Il Paradiso può attendere
Dei e Demoni sono arrivati allo scontro finale: Bene e Male, Luce e Oscurità si fronteggiano per un’impossibile risoluzione pacifica e serena convivenza. A trionfare è l’imperatore di Giada che governa il mondo dall’alto dei cieli, mentre il Re Demone Toro e i suoi alleati sono maledetti e messi al bando. In un mondo distrutto dalla titanica battaglia, la dea Nüwa decide di sacrificarsi per ricostruire la bellezza celeste: da una goccia della sua essenza caduta nel regno mortale nasce il Re Scimmia Sun Wukong.
Creatura ironica, giocosa, gentile ma estremamente vanitosa e sicura di sé, un ego monumentale che gli permette di non dover chiedere il permesso mai. Sulle sue spalle una grande missione, la cui risoluzione è precaria come la sua personalità: monello per natura, vive in un instabile equilibrio tra bene e male, impossibile sapere se sarà portatore di pace o caos nell’universo in subbuglio.

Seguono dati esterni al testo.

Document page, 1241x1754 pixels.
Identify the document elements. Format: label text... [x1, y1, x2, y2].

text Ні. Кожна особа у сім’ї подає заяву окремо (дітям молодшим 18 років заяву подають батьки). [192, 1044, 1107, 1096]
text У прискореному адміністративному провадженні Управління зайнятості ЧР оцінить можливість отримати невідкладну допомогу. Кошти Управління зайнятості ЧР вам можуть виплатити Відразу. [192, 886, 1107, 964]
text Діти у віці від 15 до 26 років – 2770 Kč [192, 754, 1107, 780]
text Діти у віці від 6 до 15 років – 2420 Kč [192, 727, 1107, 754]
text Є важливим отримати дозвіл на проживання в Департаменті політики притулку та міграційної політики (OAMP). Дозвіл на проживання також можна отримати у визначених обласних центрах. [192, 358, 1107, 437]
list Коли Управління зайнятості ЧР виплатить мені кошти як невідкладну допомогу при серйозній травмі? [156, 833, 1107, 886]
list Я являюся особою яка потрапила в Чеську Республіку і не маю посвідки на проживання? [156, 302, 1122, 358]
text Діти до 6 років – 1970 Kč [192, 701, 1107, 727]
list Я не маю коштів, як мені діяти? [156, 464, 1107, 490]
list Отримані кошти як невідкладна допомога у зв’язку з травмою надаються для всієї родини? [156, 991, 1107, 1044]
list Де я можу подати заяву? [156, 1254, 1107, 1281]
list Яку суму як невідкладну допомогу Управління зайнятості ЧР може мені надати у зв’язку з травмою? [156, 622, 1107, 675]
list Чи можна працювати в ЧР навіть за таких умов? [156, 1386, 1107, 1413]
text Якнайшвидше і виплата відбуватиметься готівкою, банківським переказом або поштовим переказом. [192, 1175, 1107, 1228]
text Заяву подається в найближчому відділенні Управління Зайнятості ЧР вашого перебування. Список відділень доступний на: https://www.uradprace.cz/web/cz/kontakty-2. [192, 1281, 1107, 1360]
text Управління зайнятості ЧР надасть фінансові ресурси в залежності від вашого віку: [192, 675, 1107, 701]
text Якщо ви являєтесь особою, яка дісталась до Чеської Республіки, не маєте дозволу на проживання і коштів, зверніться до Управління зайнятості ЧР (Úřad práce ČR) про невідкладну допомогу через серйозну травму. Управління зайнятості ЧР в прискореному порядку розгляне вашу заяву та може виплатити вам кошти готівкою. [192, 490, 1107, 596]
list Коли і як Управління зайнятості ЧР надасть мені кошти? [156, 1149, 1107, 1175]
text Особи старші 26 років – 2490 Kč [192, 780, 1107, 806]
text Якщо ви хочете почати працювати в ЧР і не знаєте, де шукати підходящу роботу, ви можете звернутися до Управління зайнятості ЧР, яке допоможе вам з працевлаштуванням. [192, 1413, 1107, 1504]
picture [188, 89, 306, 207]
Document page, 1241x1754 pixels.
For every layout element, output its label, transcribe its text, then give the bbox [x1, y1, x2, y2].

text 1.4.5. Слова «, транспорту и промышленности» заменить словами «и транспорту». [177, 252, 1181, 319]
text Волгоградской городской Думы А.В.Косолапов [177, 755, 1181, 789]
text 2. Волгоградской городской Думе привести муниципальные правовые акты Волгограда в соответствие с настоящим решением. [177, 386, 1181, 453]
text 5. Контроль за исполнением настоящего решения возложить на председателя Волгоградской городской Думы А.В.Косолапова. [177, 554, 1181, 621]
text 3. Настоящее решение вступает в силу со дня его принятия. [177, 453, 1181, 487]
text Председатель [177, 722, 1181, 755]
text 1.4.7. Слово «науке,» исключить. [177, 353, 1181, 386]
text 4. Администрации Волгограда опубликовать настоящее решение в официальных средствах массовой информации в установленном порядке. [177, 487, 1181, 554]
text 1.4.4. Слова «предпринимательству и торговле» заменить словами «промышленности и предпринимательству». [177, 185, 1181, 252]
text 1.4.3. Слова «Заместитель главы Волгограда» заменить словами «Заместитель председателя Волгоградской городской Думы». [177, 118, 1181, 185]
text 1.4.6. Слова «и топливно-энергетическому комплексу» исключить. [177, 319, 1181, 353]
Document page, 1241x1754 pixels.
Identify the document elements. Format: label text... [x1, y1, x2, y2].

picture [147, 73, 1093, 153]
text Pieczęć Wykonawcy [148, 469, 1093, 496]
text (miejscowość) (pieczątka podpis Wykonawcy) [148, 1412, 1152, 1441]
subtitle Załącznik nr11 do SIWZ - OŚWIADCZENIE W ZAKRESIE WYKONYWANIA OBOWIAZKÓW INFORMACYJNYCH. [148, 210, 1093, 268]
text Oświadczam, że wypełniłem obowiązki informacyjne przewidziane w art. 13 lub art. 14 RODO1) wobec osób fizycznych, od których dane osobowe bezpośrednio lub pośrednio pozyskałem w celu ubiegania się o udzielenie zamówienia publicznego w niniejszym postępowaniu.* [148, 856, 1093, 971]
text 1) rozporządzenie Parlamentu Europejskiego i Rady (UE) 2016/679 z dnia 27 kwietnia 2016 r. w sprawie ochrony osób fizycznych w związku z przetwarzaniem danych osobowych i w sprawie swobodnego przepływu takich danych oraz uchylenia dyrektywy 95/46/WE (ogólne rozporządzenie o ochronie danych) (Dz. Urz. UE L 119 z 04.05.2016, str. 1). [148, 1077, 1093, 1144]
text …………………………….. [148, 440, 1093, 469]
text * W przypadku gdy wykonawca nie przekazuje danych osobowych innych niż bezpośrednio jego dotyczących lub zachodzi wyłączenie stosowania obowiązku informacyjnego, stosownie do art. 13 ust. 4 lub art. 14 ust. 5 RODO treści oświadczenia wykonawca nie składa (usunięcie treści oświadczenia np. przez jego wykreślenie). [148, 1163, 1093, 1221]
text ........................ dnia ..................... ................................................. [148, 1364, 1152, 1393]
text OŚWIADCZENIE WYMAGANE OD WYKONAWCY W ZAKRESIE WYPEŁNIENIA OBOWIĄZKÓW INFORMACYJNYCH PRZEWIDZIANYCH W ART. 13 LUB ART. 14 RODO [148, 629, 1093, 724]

Di sicuro questo impertinente protagonista ha reso The Monkey King un incredibile e praticamente completo bordello, che ha il coraggio di saccheggiare a piene mani da uno dei capolavori della letteratura cinese, Il viaggio in Occidente, andando a sperperare ogni sua oncia di magia e potenziale. Una sceneggiatura spoglia, che salta di scena in scena senza nemmeno l’ombra di un fil rouge che finga la continuità nella vicenda e, di conseguenza, nello sviluppo dei personaggi. Probabilmente il budget a disposizione è stato speso tutto per gli effetti speciali e l’animazione CGI, che sul subito riesce a catturare l’attenzione dello spettatore che già pregusta un paio d’ore di puro piacere per gli occhi, pirotecniche trovate, movimenti, visioni, colori. Tale entusiasmo per un prodotto kitsch e volutamente esagerato viene subito azzerato quando si realizza come il green screen abbia preso il sopravvento, fagocitando immagini fasulle, paradossalmente bidimensionali (il film è stato distribuito in 3D) sulle quali hanno lavorato nomi internazionali come David Ebner (Alice nel Paese delle Meraviglie, Spider-Man 3) supervisore degli effetti visivi, e Shaun Smith (Il regno proibito, 300, Io sono leggenda) supervisore del make-up. Se la qualità di alcuni momenti può salvarsi dal disastro totale, pensiamo alla distruzione del regno marino di un altenativo Poseidone, questi sporadici barlumi di speranza vengono travolti e quindi dimenticati da valanghe di psichedeliche trovate, divinità pop e creature mortali create senza uno straccio di cura nei particolari. Affidare quel che resta alla triade di attori protagonisti non risulta una buona idea: da Aaron Kwok, monoespressivo Re Demone, all’ipermobilità di Donnie Yen, concludendo con un inutile Chow Yun-Fat, che tenta di preservare la sua eleganza innata che purtroppo nulla può contro una storia decisamente fragile.
The Monkey King [Xi you ji: Da nao tian gong, Cina/Hong Kong 2014] REGIA Cheang Pou-Soi.
CAST Donnie Yen, Chow Yun-Fat, Aaron Kwok, Yitian Hai, Joe Chen, Xia Zitong, Peter Ho.
SCENEGGIATURA Szeto Kam-Yuen, Edmond Wong. FOTOGRAFIA Cheung Man Po, Tao Yang. MUSICHE Christopher Young.
Avventura/Fantasy, durata 119 minuti.